I enter to the din of rain against the tin roof. I get the impression of a cavernous space with a dirt floor and huge wood support beams. On the other side of one of those beams, I see the body hanging from the rafters. It’s too dark for me to discern much in terms of detail, but in the light thrown off by a single bare bulb, I can see the contorted neck, and in silhouette, the protrusion of a tongue from the mouth. Well-worn wingtips dangle six feet from the floor, where Glock is in the process of setting up cones and taping off the immediate area. As always, his uniform is military crisp, the arch of his boots shined to a high sheen. He looks like he just came off the set of some police recruiting video.

 

A thirtysomething woman wearing a quilted jacket over yoga pants, her feet jammed into lavender-colored skimmers, is standing just inside the door to my left, crying softly into a well-used tissue. Daughter, I think. Probably the owner of the Navigator and the one who found him. Her hair is the color of a new copper penny and sticks to her scalp like wet corkscrews. Glock must have offered her his slicker, because she’s got it draped over her shoulders. I can see her shivering beneath it.

 

I make eye contact with her, nodding to let her know I’ll speak to her in a moment as I cross to Glock. “She found him?”

 

He nods. “Name’s Belinda Harrington. Lives in Painters Mill.”

 

“Have you talked to her yet?”

 

“Just to get an ID. Swinger’s her dad.
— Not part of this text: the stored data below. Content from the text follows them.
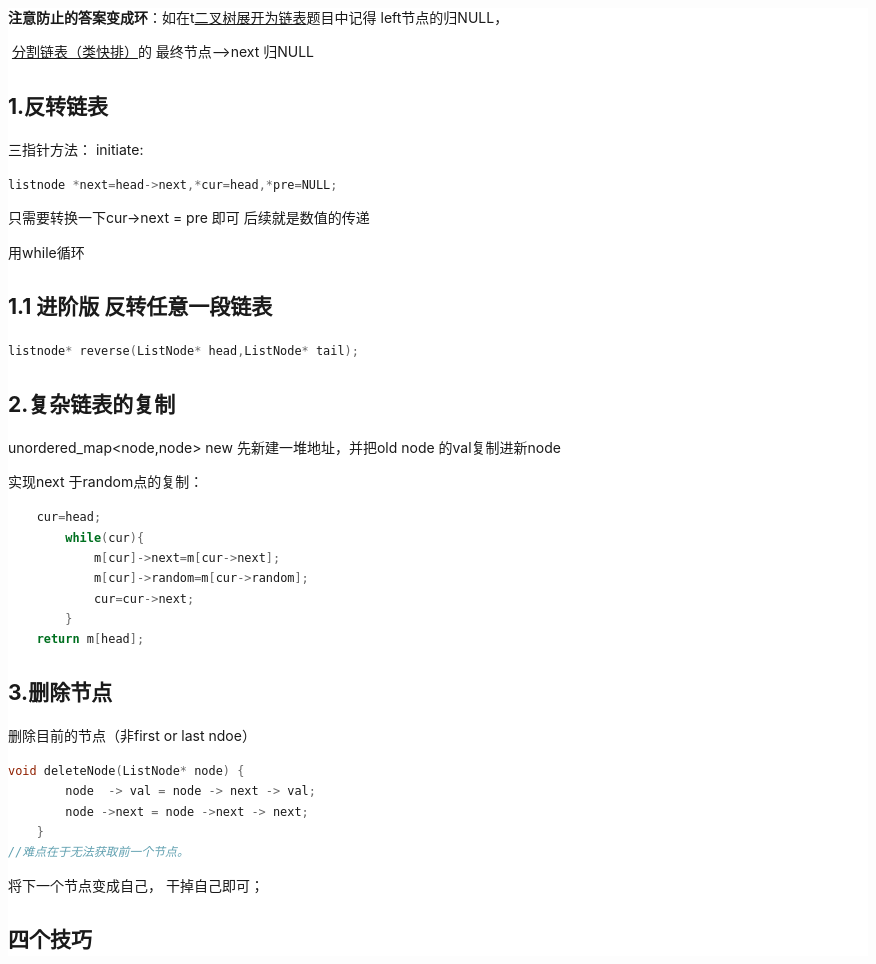   **注意防止的答案变成环**：如在t[二叉树展开为链表](https://leetcode-cn.com/problems/flatten-binary-tree-to-linked-list/)题目中记得  left节点的归NULL，

  ​												  [分割链表（类快排）](https://leetcode-cn.com/problems/partition-list/)的   最终节点-->next 归NULL

## 	1.反转链表

三指针方法： initiate:  

```c++
listnode *next=head->next,*cur=head,*pre=NULL;
```

只需要转换一下cur->next = pre 即可 后续就是数值的传递

用while循环

## 1.1 进阶版 反转任意一段链表

```c++
listnode* reverse(ListNode* head,ListNode* tail);

```



## 	2.复杂链表的复制

unordered_map<node,node> new 先新建一堆地址，并把old node 的val复制进新node

实现next 于random点的复制：

```c++
	cur=head;
        while(cur){
            m[cur]->next=m[cur->next];
            m[cur]->random=m[cur->random];
            cur=cur->next;
        }
	return m[head];
```

## 3.删除节点

删除目前的节点（非first or last ndoe）

```c++
void deleteNode(ListNode* node) {
        node  -> val = node -> next -> val;
        node ->next = node ->next -> next;
    }
//难点在于无法获取前一个节点。
```

将下一个节点变成自己， 干掉自己即可；

## 四个技巧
Evidently, she’s been trying to reach him for a couple of days. He didn’t return her calls, so she drove over to check on him. When he didn’t answer the door, she got worried and came out here to the barn.”

 

I look at the body and try not to shudder. The neck is bent at a severe angle with the rope biting into the larynx area of the throat. The fingers of his left hand are trapped between the rope and his flesh, as if he’d changed his mind after jumping, but the weight of his body made it impossible to escape. I’m no expert, but I’ve seen the result of a few hangings in the years I’ve been a cop. This one wasn’t clean.

 

“Hell of a way to go,” I say in a low voice.

 

Sighing, Glock glances up at the body. “What are people thinking when they do shit like this?”

 

I don’t bother trying to answer. “Did you find a note?”

 

He shakes his head. “I’ll do a more thorough search once we get some lights out here.”

 

“We’ll need to check the house, too.” I motion toward the platter-size wet spot in the dirt beneath the body. “Any idea what that is?”

 

“Not sure. Some kind of biohazard.”

 

It’s not unusual for a hanging victim’s bladder to release at the time of death, but something about it bothers me. I run my beam over the length of the body. That’s when I notice the dark stain on his slacks near the waistband. Too dark to be urine. “That looks like blood,” I say to Glock.

 

“Shit.” He adds his beam to mine. “Looks like a stain on his shirt, too. Bloody nose? Maybe he bumped something on his way down?”